### Task details
Range to output from the entries below: the line containing "ring dip: (31, 118)" through the line containing "pinky mcp: (179, 212)". Set it down exactly, ends included, nothing else.

### Task input
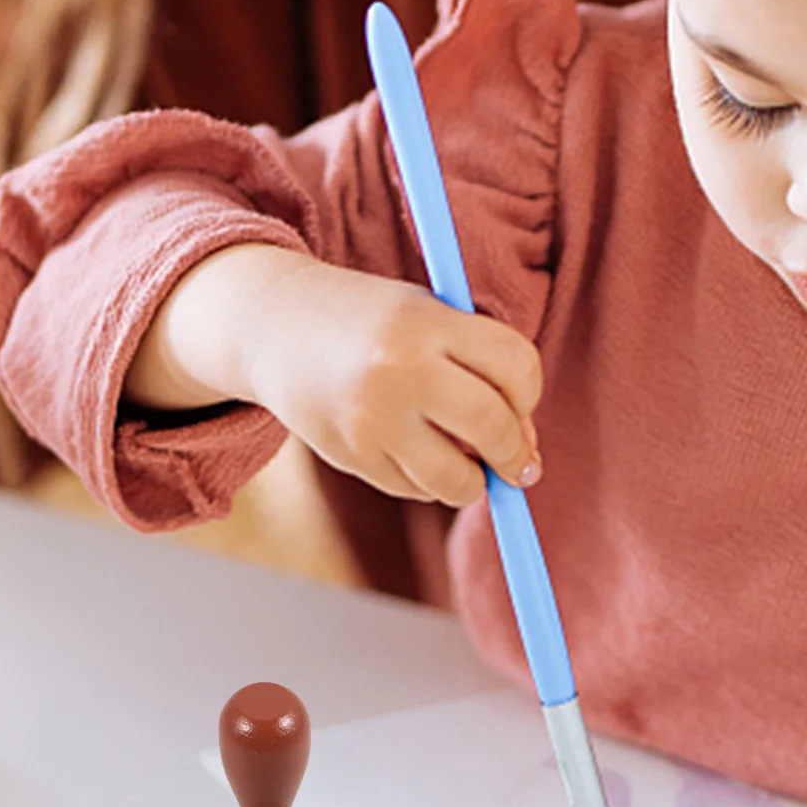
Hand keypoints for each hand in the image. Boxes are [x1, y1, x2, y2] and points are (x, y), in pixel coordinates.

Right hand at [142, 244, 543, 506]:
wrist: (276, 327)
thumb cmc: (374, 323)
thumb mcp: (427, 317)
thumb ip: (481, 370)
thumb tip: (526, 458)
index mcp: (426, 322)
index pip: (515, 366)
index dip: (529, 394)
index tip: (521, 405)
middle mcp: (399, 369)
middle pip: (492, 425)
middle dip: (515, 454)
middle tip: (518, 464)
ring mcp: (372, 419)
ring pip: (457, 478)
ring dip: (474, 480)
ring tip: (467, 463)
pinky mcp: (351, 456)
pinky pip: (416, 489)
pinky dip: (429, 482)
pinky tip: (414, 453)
---
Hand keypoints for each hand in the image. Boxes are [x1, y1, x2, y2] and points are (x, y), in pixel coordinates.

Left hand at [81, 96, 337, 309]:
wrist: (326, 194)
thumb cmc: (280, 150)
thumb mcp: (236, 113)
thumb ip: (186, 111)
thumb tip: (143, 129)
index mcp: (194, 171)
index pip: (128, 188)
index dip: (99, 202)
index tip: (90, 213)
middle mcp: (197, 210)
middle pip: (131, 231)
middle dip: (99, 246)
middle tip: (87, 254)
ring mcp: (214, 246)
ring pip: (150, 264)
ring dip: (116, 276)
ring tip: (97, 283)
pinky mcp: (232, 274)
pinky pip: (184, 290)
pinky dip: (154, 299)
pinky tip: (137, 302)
---
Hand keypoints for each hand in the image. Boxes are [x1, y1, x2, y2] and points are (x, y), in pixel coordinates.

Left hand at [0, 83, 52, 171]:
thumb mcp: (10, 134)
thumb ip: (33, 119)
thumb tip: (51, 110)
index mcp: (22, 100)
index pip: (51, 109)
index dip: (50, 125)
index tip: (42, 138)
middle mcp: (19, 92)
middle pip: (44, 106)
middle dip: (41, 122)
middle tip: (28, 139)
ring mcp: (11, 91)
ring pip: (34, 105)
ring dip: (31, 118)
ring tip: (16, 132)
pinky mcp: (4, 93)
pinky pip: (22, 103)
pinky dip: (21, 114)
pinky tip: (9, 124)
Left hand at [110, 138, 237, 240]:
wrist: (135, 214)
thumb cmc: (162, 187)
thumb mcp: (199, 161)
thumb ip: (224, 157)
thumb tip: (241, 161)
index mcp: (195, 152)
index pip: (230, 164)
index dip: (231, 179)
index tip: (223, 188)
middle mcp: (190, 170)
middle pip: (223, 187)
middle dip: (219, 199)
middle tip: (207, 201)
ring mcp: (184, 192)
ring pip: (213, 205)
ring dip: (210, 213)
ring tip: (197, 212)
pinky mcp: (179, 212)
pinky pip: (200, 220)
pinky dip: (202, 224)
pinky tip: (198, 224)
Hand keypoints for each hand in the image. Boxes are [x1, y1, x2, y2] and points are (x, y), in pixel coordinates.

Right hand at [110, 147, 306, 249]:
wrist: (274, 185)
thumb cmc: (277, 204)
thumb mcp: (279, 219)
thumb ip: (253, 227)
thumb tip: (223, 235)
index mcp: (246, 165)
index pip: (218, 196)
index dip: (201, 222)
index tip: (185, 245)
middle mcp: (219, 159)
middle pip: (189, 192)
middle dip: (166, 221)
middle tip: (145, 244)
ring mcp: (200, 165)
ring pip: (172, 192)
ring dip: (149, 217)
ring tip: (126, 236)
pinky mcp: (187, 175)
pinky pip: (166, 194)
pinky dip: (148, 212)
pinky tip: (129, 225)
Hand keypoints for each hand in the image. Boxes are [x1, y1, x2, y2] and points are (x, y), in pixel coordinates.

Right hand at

### The completed task
ring dip: (31, 118)
ring tip: (16, 132)
pinky mcp: (4, 93)
pinky pip: (22, 103)
pinky dip: (21, 114)
pinky tip: (9, 124)
Left hand at [110, 138, 237, 240]:
wrist: (135, 214)
thumb cmc: (162, 187)
thumb mcp: (199, 161)
thumb ip: (224, 157)
thumb tip: (241, 161)
index mcp: (195, 152)
index pip: (230, 164)
index dip: (231, 179)
index tip: (223, 188)
middle mcp: (190, 170)
middle pip: (223, 187)
middle dip: (219, 199)
middle tip: (207, 201)
ring mcp: (184, 192)
ring pip: (213, 205)
ring dip: (210, 213)
ring tip: (197, 212)
pinky mcp: (179, 212)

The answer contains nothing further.